From the line with "Thực nghiệm được" through the line with "dem4 & Vĩnh", repeat the entries verbatim, both end lines included, and add nothing.

Records excerpted from a collection
----------------------------------------

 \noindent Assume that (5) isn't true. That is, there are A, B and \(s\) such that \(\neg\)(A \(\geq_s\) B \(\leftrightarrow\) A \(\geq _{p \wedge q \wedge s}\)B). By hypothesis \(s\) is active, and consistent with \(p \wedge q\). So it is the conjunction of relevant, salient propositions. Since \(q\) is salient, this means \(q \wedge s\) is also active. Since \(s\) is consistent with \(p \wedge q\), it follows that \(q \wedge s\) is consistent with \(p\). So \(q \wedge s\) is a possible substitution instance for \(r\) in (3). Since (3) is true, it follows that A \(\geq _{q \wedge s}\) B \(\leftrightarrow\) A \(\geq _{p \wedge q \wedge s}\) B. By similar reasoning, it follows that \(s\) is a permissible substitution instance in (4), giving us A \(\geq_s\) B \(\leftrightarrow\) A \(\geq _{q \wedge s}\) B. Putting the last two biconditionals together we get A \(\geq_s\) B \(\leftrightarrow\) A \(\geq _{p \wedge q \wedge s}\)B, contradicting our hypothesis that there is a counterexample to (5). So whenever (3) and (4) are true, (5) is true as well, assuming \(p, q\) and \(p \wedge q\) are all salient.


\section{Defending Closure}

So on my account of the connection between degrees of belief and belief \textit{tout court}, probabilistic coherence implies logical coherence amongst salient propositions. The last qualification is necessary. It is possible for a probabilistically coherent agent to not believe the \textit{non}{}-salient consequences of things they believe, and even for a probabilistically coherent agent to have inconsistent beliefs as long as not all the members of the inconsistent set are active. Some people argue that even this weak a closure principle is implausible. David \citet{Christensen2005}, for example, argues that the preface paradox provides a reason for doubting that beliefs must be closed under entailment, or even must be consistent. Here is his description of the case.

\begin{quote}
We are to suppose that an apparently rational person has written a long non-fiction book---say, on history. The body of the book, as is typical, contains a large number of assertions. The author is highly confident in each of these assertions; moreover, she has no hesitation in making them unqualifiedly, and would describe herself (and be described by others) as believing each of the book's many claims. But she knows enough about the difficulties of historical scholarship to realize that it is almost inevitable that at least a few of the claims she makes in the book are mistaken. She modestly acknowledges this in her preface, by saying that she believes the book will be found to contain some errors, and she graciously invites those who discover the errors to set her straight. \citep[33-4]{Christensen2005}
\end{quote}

----------------------------------------

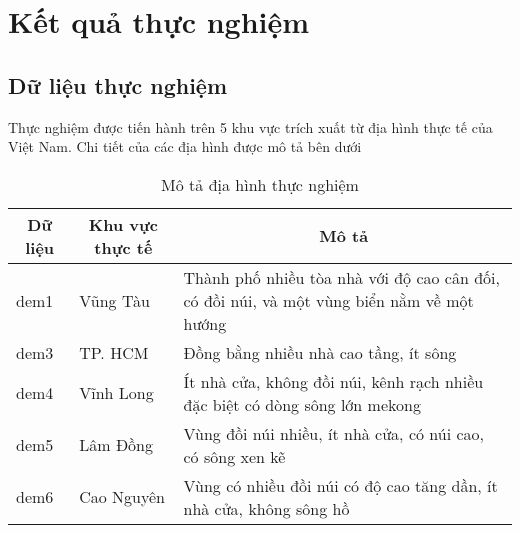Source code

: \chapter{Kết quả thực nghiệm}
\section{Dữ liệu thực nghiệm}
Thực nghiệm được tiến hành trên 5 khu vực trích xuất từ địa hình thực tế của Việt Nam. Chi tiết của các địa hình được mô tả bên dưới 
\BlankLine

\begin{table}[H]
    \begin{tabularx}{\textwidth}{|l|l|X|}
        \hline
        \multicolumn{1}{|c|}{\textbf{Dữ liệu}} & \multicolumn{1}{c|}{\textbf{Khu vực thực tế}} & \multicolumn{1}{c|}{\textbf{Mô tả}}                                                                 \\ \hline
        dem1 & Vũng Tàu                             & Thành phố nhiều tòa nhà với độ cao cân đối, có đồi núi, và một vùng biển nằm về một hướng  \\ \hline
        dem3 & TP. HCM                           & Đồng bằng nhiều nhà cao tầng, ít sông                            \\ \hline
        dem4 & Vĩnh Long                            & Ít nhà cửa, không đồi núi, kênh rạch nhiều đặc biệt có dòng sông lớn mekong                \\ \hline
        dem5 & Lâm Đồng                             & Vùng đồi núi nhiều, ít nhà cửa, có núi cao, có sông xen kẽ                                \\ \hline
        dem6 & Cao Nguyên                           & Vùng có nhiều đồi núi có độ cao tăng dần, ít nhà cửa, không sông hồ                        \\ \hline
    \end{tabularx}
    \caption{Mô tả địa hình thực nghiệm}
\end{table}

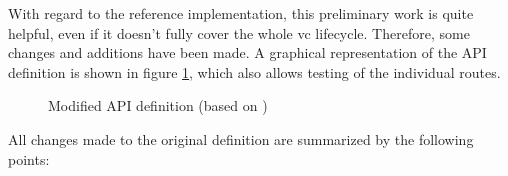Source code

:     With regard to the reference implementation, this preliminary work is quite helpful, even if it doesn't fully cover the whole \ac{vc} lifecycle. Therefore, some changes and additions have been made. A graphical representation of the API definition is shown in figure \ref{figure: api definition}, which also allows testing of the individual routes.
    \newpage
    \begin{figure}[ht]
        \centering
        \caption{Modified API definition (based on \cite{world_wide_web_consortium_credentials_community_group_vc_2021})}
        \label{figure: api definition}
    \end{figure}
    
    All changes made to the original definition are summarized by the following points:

----------------------------------------

(Written solution):
Thực nghiệm được tiến hành trên 5 khu vực trích xuất từ địa hình thực tế của Việt Nam. Chi tiết của các địa hình được mô tả bên dưới 
\BlankLine

\begin{table}[H]
    \begin{tabularx}{\textwidth}{|l|l|X|}
        \hline
        \multicolumn{1}{|c|}{\textbf{Dữ liệu}} & \multicolumn{1}{c|}{\textbf{Khu vực thực tế}} & \multicolumn{1}{c|}{\textbf{Mô tả}}                                                                 \\ \hline
        dem1 & Vũng Tàu                             & Thành phố nhiều tòa nhà với độ cao cân đối, có đồi núi, và một vùng biển nằm về một hướng  \\ \hline
        dem3 & TP. HCM                           & Đồng bằng nhiều nhà cao tầng, ít sông                            \\ \hline
        dem4 & Vĩnh Long                            & Ít nhà cửa, không đồi núi, kênh rạch nhiều đặc biệt có dòng sông lớn mekong                \\ \hline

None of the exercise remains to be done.